I'm a bit confused about these concepts. As far as I understand, something is Turing complete when it can simulate a Turing machine. And there is this thing called a Universal Turing machine which is universal because it can simulate a Turing machine. Which to me, implies there are Turing machines that are not universal and cannot simulate a Turing machine. Does this mean non-universal Turing machines are not Turing complete?
Could anyone clarify this concepts for me?
In short yes, a non-universal Turing Machine is not Turing-complete.
The key part is that a computational model is Turing-complete if it can simulate any Turing Machine (or using the transitivity of the simulations, if it can simulate a Universal Turing Machine).
As you note, many Turing Machines are not Universal, they compute something, but they can't simulate any computation that any Turing Machine could do.
A possibly intuitive practical way of thinking about this is that Turing Machines are normally equivalent to programs - they take a particular type of input and compute some output. Universal Turing Machines are equivalent to programming languages or computers - you can build/run any program/Turing Machine on them. Of course I'm using "equivalent" very loosely here.
This is a response to the following comment by Juan Luis Soldi but was too long to put in a comment.
Let me see if I get it. A Turing Machine is a Turing complete machine because it can run programs that can compute anything. Theses programs can be either Turing Complete (like running Visual Studio on Windows) or not (like running Paint). A Universal Turing Machine is a Turing Machine loaded with a Turing complete program. Right?
The Visual Studio / Paint analogy isn't a million miles from the truth but it contain a couple of problems that ought to be discussed.

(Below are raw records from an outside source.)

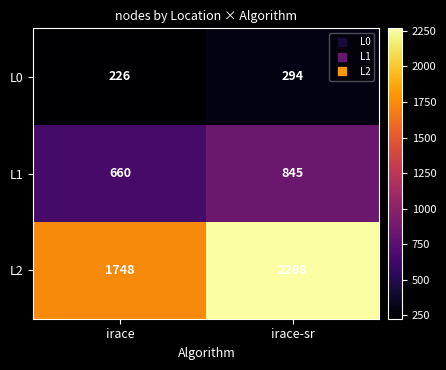

Reading left to right, list all the values displayed in this chart.

L0: irace=226	irace-sr=294
L1: irace=660	irace-sr=845
L2: irace=1748	irace-sr=2268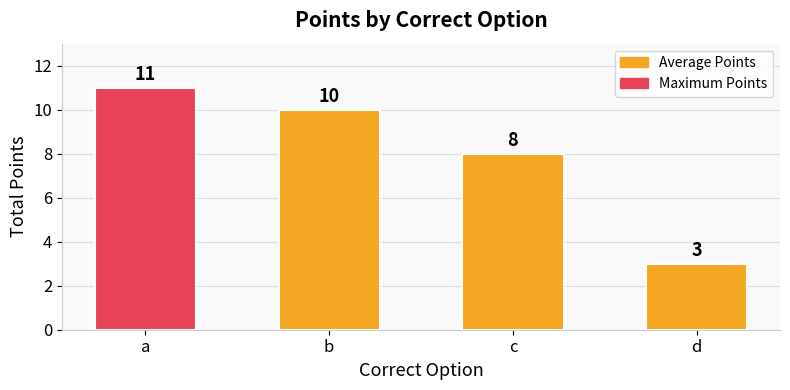

Rank the categories by value from lowest to highest.

d, c, b, a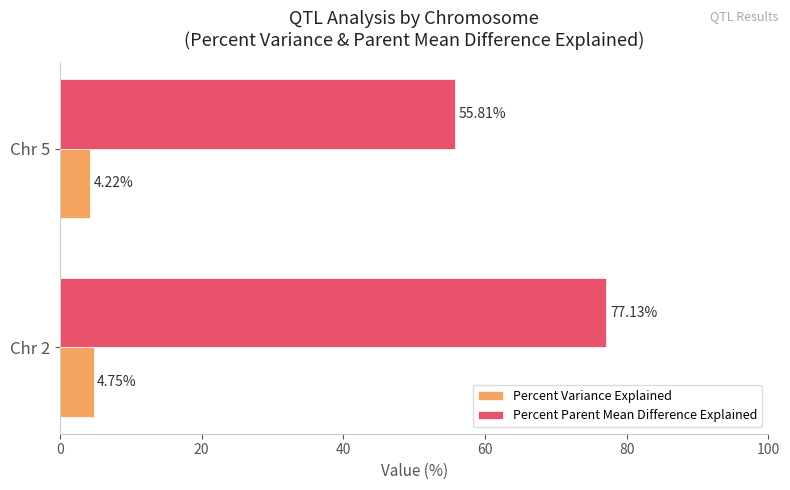

Between Chr 2 and Chr 5, which series saw the biggest shift?

Percent Parent Mean Difference Explained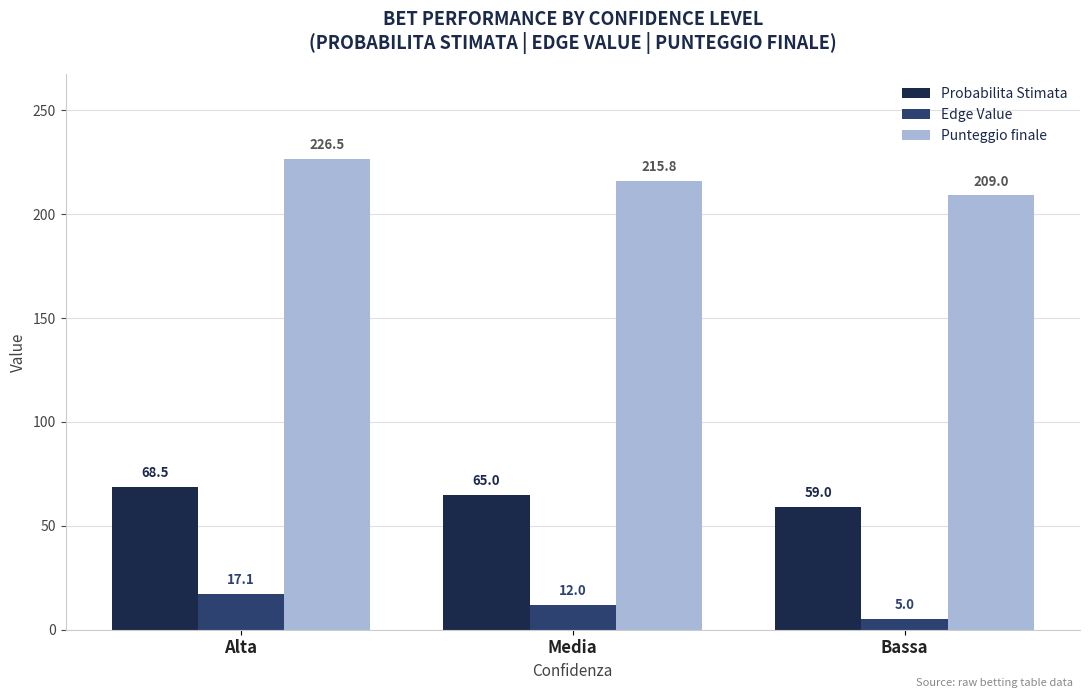

What is the maximum value for Probabilita Stimata?

68.5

First, in my opinion it's best not to think of Turing machines as being "loaded with a program", because that leads to confusion. A Turing machine computes a single function, kind of like those cheap little games machines that, say, only play Tetris. Remember that, historically, Turing machines predate the stored program computer by about fifteen years. The definition of the machine includes the transition function, which is fixed: the machine and the program are the same thing and, if you want to change the program, you have to change the hardware.
A universal Turing machine is a Turing machine whose input is a description of a Turing machine and its input. The universal Turing machine simulates the machine described in its input. (As such, it's a bit more like an interpreter than a compiler.) So, if a universal Turing machine $U$ has as input a description of a machine $M$ and its input $x$, its output will be whatever $M$ outputs when it's given input $x$. If $M$ doesn't halt when given input $x$, then $U$ will not halt when given a description of $M$ and $x$.
Now, Turing completeness is a property of models of computation. A model of computation is Turing-complete if defines exactly the same class of functions as Turing machines. So Turing machines are Turing-complete by definition. The lambda-calculus is Turing complete because every lambda-calculus term can be translated into a Turing machine and every Turing machine can be translated into a lambda-calculus term.
Strictly speaking, a universal Turing machine (UTM) is not Turing-complete. This is because it only computes one function: if its input describes a Turing machine $M$ and $M$'s input, the UTM tells you what that machine would have done. Why isn't this Turing-complete? Well, there's a Turing machine $T$ that accepts all inputs of even length and rejects all inputs of odd length and no UTM can do that. The UTM can simulate $T$ but the UTM itself isn't accepting exactly the even-length inputs. Rather, it's accepting all inputs that start with the description of $T$, followed by an even-length input for $T$.